Mfantsipim School not closed despite cases of swine flu

Cape Coast, April 4, GNA - Mrs. Ama Benyiwa Doe, Central Regional Minister, has said that Mfantsipim School would not be closed down even though it has recorded 10 confirmed cases of Influenza H1N1 (swine flu). She said those affected were being treated at the Central Regional Hospital in Cape Coast, and appealed to parents not to panic and take their children away from school because efforts were being made to prevent the disease from spreading.

Mrs. Benyiwa-Doe who was briefing journalists on the outbreak of the disease in the region, in Cape Coast, said that so far a total of 12 Influenza HINI cases had been recorded in the area.

The Minister said that the first two cases were detected at Ayipey L/A Primary and a Junior High School in Asikuma-Odoben-Brakwa, adding that she has directed the closure of Ayipey L/A Primary. Mrs. Benyiwa-Doe said that so far 12 of the 16 blood specimens of victims of swine flu sent to the Noguchi Memorial Institute by a regional medical team, tested positive.

She said that the team had intensified its surveillance in schools in Asikuma-Odoben-Brakwa area and the Cape Coast Metropolis. Mrs.

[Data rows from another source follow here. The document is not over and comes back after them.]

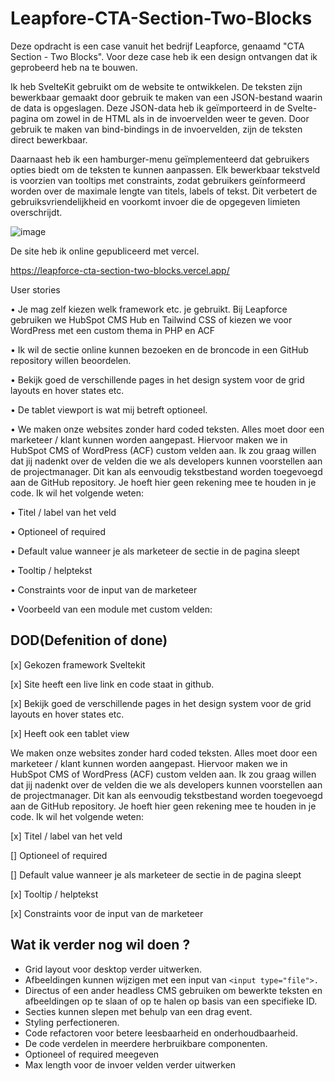 # Leapfore-CTA-Section-Two-Blocks

Deze opdracht is een case vanuit het bedrijf Leapforce, genaamd "CTA Section - Two Blocks". Voor deze case heb ik een design ontvangen dat ik geprobeerd heb na te bouwen.

Ik heb SvelteKit gebruikt om de website te ontwikkelen. De teksten zijn bewerkbaar gemaakt door gebruik te maken van een JSON-bestand waarin de data is opgeslagen. Deze JSON-data heb ik geïmporteerd in de Svelte-pagina om zowel in de HTML als in de invoervelden weer te geven. Door gebruik te maken van bind-bindings in de invoervelden, zijn de teksten direct bewerkbaar.

Daarnaast heb ik een hamburger-menu geïmplementeerd dat gebruikers opties biedt om de teksten te kunnen aanpassen. Elk bewerkbaar tekstveld is voorzien van tooltips met constraints, zodat gebruikers geïnformeerd worden over de maximale lengte van titels, labels of tekst. Dit verbetert de gebruiksvriendelijkheid en voorkomt invoer die de opgegeven limieten overschrijdt.

![image](https://github.com/user-attachments/assets/f97d89fe-7f03-44e8-a454-8753918a5e6a)

De site heb ik online gepubliceerd met vercel.

https://leapforce-cta-section-two-blocks.vercel.app/


User stories

• Je mag zelf kiezen welk framework etc. je gebruikt. Bij Leapforce gebruiken we HubSpot CMS Hub en Tailwind CSS of kiezen we voor WordPress met een custom thema in PHP en ACF

• Ik wil de sectie online kunnen bezoeken en de broncode in een GitHub repository willen beoordelen.

• Bekijk goed de verschillende pages in het design system voor de grid layouts en hover states etc.

• De tablet viewport is wat mij betreft optioneel.

• We maken onze websites zonder hard coded teksten. Alles moet door een marketeer / klant kunnen worden aangepast. Hiervoor maken we in HubSpot CMS of WordPress (ACF) custom velden aan. Ik zou graag willen dat jij nadenkt over de velden die we als developers kunnen voorstellen aan de projectmanager. Dit kan als eenvoudig tekstbestand worden toegevoegd aan de GitHub repository. Je hoeft hier geen rekening mee te houden in je code. Ik wil het volgende weten:

• Titel / label van het veld

• Optioneel of required

• Default value wanneer je als marketeer de sectie in de pagina sleept

• Tooltip / helptekst

• Constraints voor de input van de marketeer

• Voorbeeld van een module met custom velden:

## DOD(Defenition of done)
[x] Gekozen framework Sveltekit

[x] Site heeft een live link en code staat in github.

[x] Bekijk goed de verschillende pages in het design system voor de grid layouts en hover states etc.

[x] Heeft ook een tablet view

We maken onze websites zonder hard coded teksten. Alles moet door een marketeer / klant kunnen worden aangepast. Hiervoor maken we in HubSpot CMS of WordPress (ACF) custom velden aan. Ik zou graag willen dat jij nadenkt over de velden die we als developers kunnen voorstellen aan de projectmanager. Dit kan als eenvoudig tekstbestand worden toegevoegd aan de GitHub repository. Je hoeft hier geen rekening mee te houden in je code. Ik wil het volgende weten:

[x] Titel / label van het veld

[] Optioneel of required

[] Default value wanneer je als marketeer de sectie in de pagina sleept

[x] Tooltip / helptekst

[x] Constraints voor de input van de marketeer

## Wat ik verder nog wil doen ?

* Grid layout voor desktop verder uitwerken.
* Afbeeldingen kunnen wijzigen met een input van `<input type="file">.`
* Directus of een ander headless CMS gebruiken om bewerkte teksten en afbeeldingen op te slaan of op te halen op basis van een specifieke ID.
* Secties kunnen slepen met behulp van een drag event.
* Styling perfectioneren.
* Code refactoren voor betere leesbaarheid en onderhoudbaarheid.
* De code verdelen in meerdere herbruikbare componenten.
* Optioneel of required meegeven
* Max length voor de invoer velden verder uitwerken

Benyiwa-Doe said that the Regional Health Directorate, Regional Security Council and heads of government institutions were jointly taking steps to deal with the problem.

She asked school authorities to ensure that any student suspected of contracting the disease reported to the hospital, adding that treatment was free of charge.

Mrs. Benyiwa-Doe called on the media to educate the public on the symptoms of the disease.

The National Disaster Management Organisation (NADMO) and the Ghana Health Service, on Thursday alerted the public on the threat of possible outbreak of influenza HINI (Swine Flu) in Ghana.

A statement signed by Mr. Kofi Portuphy, National Co-ordinator of NADMO, said that minors and children were the most vulnerable group and asked the public to minimize crowding at social events especially those meant for children during the Easter holidays.

It said that "the transmission of the disease was from human to human, through droplets, released during coughing, sneezing and touching surfaces contaminated with body fluids, secreted by infected persons, and touching the eyes, nose and mouth without washing hands." The statement said the signs and symptoms of the disease included coughing, sneezing, fever, chills, runny nose, head ache, vomiting, sore throat and body aches.

It said that "the complications of the disease may lead to pneumonia and difficulty in breathing and that prevention of infection is through observance of good personal hygiene by washing hands with soaps and water as often as possible especially after touching surfaces and shaking hands." The statement advised the public to report to the nearest health facility after observing any one or more of the signs and symptoms and avoid crowded environments to prevent spreading the disease to others.